The ruling coalition on Argyll and Bute Council, which is led by LibDem Robin Currie with the support of Tories and independents, said it had made the decision in the face of “enormous” budget challenges.

Any council tax rise would be at odds with the pledge made by First Minister Humza Yousaf in October that the charge would be frozen across Scotland.

But in a statement issued to the Local Democracy Reporting Service on January 23, councillors from the ruling Argyll Lomond and Isles Group (TALIG) coalition claimed they had been left with no choice but to consider the increase.

Helensburgh Central Conservative Councillor Gary Mulvaney, the policy lead for finance and commercial services, said: “The council revenue budget has seen over £70 million of cuts since 2010. As it stands today, we still look over the precipice, with over a £20m revenue gap projected in the next few years.

“In addition, the capital funding from the SNP government has significantly reduced over the years and as a result of this and pressures outwith our control we are now faced with a current capital gap in excess of £20m.

“Meeting as a group last weekend it was clear to us that the funding being offered by the Scottish Government to freeze council tax this year was inadequate.

“The Scottish Government speak of increases, but when you look at the detail and do the calculations, there are cuts, plain and simple. No amount of SNP spin can disguise that.

READ MORE: Council tax freeze 'will result in cuts to vital services' amid £160m cash shortfall

“Faced once again with unpalatable options for a balanced budget this year and with a need to think about next year too, we reluctantly considered that a council tax rise of 10 per cent would be needed to protect the services people in Argyll and Bute rely on.”

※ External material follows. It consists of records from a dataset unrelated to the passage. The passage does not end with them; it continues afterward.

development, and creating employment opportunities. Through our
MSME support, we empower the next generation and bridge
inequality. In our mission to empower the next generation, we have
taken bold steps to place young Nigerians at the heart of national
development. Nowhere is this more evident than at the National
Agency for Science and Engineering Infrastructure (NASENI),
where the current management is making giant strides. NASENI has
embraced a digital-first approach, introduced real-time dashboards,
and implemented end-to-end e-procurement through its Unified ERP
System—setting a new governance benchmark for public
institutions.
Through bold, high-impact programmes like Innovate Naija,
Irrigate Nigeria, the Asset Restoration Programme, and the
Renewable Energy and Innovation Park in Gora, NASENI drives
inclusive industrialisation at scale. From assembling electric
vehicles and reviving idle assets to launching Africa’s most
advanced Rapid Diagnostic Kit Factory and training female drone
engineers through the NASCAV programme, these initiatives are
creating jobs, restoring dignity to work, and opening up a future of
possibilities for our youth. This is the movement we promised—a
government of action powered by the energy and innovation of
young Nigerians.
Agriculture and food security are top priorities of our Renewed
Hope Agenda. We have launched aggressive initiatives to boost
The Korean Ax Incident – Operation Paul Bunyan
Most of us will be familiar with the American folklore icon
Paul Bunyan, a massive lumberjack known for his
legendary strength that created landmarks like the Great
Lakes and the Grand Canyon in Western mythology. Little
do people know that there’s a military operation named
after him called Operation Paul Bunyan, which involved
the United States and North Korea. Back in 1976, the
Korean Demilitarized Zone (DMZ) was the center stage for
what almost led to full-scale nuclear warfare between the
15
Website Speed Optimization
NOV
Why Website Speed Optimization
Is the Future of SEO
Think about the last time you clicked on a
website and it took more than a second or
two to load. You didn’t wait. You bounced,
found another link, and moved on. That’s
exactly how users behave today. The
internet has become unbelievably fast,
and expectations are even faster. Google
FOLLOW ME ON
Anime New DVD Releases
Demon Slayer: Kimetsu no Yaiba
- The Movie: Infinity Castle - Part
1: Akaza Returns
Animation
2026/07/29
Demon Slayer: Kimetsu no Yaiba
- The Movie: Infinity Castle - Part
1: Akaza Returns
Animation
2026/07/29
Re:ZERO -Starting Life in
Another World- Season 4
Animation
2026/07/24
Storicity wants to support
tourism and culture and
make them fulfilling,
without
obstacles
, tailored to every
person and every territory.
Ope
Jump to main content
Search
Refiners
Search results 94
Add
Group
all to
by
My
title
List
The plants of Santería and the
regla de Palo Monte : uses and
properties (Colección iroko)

Council leader Currie added: “Members have expressed real anger over the announcement of a council tax freeze at a party political conference last year. This shows a Scottish Government turning their backs on the Verity House agreement, which only a few months ago gave the promise of respect for local accountability and decision making.

“As an administration we will continue to work with Cosla [the Convention of Scottish Local Authorities] to press the Scottish Government for fair funding to save our services.

“However, with the current offer we will have no choice but to consider increasing council tax by 10 per cent.” He added: “The alternative to not increase council tax would mean drastic cuts to many of the council services, indeed getting rid of some services altogether, and I don’t think that is something our communities want.”

The council is due to set its budget on Thursday, February 22. Information is expected in the build-up to that meeting about what other service cuts and changes, if any, will be considered.

The Scottish Government has been contacted for comment.